§ Material supplied
● ● ● ●
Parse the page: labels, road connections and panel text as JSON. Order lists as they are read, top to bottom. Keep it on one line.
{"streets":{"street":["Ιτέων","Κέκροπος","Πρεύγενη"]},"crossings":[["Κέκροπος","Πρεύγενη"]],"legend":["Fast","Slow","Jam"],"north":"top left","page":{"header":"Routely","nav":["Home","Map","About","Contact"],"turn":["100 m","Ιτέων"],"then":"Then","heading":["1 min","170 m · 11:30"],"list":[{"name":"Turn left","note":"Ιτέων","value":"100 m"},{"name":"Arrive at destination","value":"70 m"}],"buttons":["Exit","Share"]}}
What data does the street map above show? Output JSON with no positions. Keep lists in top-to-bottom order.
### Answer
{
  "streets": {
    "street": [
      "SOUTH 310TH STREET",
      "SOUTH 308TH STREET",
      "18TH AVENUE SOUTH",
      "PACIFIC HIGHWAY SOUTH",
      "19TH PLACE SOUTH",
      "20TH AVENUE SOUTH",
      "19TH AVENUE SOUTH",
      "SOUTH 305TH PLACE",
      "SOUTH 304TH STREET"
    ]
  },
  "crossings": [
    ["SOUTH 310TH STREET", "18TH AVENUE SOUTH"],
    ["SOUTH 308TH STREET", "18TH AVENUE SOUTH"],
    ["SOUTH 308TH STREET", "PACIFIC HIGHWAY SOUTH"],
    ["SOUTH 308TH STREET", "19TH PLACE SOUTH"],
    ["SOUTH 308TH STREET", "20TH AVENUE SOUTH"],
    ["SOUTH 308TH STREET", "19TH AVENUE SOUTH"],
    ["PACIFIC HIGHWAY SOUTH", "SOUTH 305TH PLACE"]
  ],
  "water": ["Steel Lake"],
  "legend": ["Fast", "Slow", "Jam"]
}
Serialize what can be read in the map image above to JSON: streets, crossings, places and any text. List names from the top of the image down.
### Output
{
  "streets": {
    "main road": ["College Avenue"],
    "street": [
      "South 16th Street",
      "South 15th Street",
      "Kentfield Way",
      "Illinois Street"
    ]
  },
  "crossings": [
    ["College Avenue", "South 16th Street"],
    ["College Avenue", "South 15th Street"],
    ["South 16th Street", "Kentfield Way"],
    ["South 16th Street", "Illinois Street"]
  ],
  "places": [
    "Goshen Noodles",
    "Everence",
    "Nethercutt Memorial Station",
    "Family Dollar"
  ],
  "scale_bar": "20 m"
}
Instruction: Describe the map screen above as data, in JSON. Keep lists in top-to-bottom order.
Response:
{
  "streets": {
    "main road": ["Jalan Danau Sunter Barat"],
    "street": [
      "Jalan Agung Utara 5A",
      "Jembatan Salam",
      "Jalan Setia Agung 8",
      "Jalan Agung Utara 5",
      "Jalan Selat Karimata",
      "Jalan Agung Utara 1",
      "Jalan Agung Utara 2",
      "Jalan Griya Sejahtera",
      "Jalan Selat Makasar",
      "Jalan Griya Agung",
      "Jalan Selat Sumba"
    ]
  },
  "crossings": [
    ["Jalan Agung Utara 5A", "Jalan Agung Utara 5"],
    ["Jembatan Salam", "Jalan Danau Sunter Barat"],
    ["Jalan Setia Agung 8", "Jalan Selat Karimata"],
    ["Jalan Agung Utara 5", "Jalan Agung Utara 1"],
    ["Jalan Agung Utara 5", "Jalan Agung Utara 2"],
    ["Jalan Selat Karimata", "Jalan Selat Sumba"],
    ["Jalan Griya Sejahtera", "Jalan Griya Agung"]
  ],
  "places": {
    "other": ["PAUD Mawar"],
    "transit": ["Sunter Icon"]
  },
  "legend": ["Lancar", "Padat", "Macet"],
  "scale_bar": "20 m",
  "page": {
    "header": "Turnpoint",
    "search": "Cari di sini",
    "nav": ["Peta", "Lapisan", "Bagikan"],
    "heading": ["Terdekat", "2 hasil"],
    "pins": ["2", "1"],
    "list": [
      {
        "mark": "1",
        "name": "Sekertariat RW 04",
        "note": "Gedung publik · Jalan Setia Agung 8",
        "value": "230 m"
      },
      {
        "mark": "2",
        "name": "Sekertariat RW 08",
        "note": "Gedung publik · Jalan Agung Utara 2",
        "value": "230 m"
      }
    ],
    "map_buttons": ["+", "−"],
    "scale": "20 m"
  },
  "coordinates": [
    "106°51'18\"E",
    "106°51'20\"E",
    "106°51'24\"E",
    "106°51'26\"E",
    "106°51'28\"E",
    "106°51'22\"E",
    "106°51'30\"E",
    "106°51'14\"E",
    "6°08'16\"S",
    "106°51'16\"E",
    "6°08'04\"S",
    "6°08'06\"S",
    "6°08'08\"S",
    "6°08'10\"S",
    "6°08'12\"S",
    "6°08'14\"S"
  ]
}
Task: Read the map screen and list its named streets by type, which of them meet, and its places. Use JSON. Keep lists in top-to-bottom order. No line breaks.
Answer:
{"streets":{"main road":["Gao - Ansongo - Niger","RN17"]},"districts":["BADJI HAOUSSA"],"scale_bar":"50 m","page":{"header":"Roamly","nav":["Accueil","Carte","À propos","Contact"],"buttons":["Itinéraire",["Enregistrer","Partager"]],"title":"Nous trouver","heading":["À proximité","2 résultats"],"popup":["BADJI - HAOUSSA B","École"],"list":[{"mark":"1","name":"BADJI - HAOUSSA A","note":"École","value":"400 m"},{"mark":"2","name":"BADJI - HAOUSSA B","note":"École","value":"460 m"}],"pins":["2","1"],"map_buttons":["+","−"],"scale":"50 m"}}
● ● ● ●
§ Task statement
Every line of the listing is to be returned exactly as given.

§ Output for this exercise
Parse the page: labels, road connections and panel text as JSON. Order lists as they are read, top to bottom. Keep it on one line.
{"streets":{"street":["Ιτέων","Κέκροπος","Πρεύγενη"]},"crossings":[["Κέκροπος","Πρεύγενη"]],"legend":["Fast","Slow","Jam"],"north":"top left","page":{"header":"Routely","nav":["Home","Map","About","Contact"],"turn":["100 m","Ιτέων"],"then":"Then","heading":["1 min","170 m · 11:30"],"list":[{"name":"Turn left","note":"Ιτέων","value":"100 m"},{"name":"Arrive at destination","value":"70 m"}],"buttons":["Exit","Share"]}}
What data does the street map above show? Output JSON with no positions. Keep lists in top-to-bottom order.
### Answer
{
  "streets": {
    "street": [
      "SOUTH 310TH STREET",
      "SOUTH 308TH STREET",
      "18TH AVENUE SOUTH",
      "PACIFIC HIGHWAY SOUTH",
      "19TH PLACE SOUTH",
      "20TH AVENUE SOUTH",
      "19TH AVENUE SOUTH",
      "SOUTH 305TH PLACE",
      "SOUTH 304TH STREET"
    ]
  },
  "crossings": [
    ["SOUTH 310TH STREET", "18TH AVENUE SOUTH"],
    ["SOUTH 308TH STREET", "18TH AVENUE SOUTH"],
    ["SOUTH 308TH STREET", "PACIFIC HIGHWAY SOUTH"],
    ["SOUTH 308TH STREET", "19TH PLACE SOUTH"],
    ["SOUTH 308TH STREET", "20TH AVENUE SOUTH"],
    ["SOUTH 308TH STREET", "19TH AVENUE SOUTH"],
    ["PACIFIC HIGHWAY SOUTH", "SOUTH 305TH PLACE"]
  ],
  "water": ["Steel Lake"],
  "legend": ["Fast", "Slow", "Jam"]
}
Serialize what can be read in the map image above to JSON: streets, crossings, places and any text. List names from the top of the image down.
### Output
{
  "streets": {
    "main road": ["College Avenue"],
    "street": [
      "South 16th Street",
      "South 15th Street",
      "Kentfield Way",
      "Illinois Street"
    ]
  },
  "crossings": [
    ["College Avenue", "South 16th Street"],
    ["College Avenue", "South 15th Street"],
    ["South 16th Street", "Kentfield Way"],
    ["South 16th Street", "Illinois Street"]
  ],
  "places": [
    "Goshen Noodles",
    "Everence",
    "Nethercutt Memorial Station",
    "Family Dollar"
  ],
  "scale_bar": "20 m"
}
Instruction: Describe the map screen above as data, in JSON. Keep lists in top-to-bottom order.
Response:
{
  "streets": {
    "main road": ["Jalan Danau Sunter Barat"],
    "street": [
      "Jalan Agung Utara 5A",
      "Jembatan Salam",
      "Jalan Setia Agung 8",
      "Jalan Agung Utara 5",
      "Jalan Selat Karimata",
      "Jalan Agung Utara 1",
      "Jalan Agung Utara 2",
      "Jalan Griya Sejahtera",
      "Jalan Selat Makasar",
      "Jalan Griya Agung",
      "Jalan Selat Sumba"
    ]
  },
  "crossings": [
    ["Jalan Agung Utara 5A", "Jalan Agung Utara 5"],
    ["Jembatan Salam", "Jalan Danau Sunter Barat"],
    ["Jalan Setia Agung 8", "Jalan Selat Karimata"],
    ["Jalan Agung Utara 5", "Jalan Agung Utara 1"],
    ["Jalan Agung Utara 5", "Jalan Agung Utara 2"],
    ["Jalan Selat Karimata", "Jalan Selat Sumba"],
    ["Jalan Griya Sejahtera", "Jalan Griya Agung"]
  ],
  "places": {
    "other": ["PAUD Mawar"],
    "transit": ["Sunter Icon"]
  },
  "legend": ["Lancar", "Padat", "Macet"],
  "scale_bar": "20 m",
  "page": {
    "header": "Turnpoint",
    "search": "Cari di sini",
    "nav": ["Peta", "Lapisan", "Bagikan"],
    "heading": ["Terdekat", "2 hasil"],
    "pins": ["2", "1"],
    "list": [
      {
        "mark": "1",
        "name": "Sekertariat RW 04",
        "note": "Gedung publik · Jalan Setia Agung 8",
        "value": "230 m"
      },
      {
        "mark": "2",
        "name": "Sekertariat RW 08",
        "note": "Gedung publik · Jalan Agung Utara 2",
        "value": "230 m"
      }
    ],
    "map_buttons": ["+", "−"],
    "scale": "20 m"
  },
  "coordinates": [
    "106°51'18\"E",
    "106°51'20\"E",
    "106°51'24\"E",
    "106°51'26\"E",
    "106°51'28\"E",
    "106°51'22\"E",
    "106°51'30\"E",
    "106°51'14\"E",
    "6°08'16\"S",
    "106°51'16\"E",
    "6°08'04\"S",
    "6°08'06\"S",
    "6°08'08\"S",
    "6°08'10\"S",
    "6°08'12\"S",
    "6°08'14\"S"
  ]
}
Task: Read the map screen and list its named streets by type, which of them meet, and its places. Use JSON. Keep lists in top-to-bottom order. No line breaks.
Answer:
{"streets":{"main road":["Gao - Ansongo - Niger","RN17"]},"districts":["BADJI HAOUSSA"],"scale_bar":"50 m","page":{"header":"Roamly","nav":["Accueil","Carte","À propos","Contact"],"buttons":["Itinéraire",["Enregistrer","Partager"]],"title":"Nous trouver","heading":["À proximité","2 résultats"],"popup":["BADJI - HAOUSSA B","École"],"list":[{"mark":"1","name":"BADJI - HAOUSSA A","note":"École","value":"400 m"},{"mark":"2","name":"BADJI - HAOUSSA B","note":"École","value":"460 m"}],"pins":["2","1"],"map_buttons":["+","−"],"scale":"50 m"}}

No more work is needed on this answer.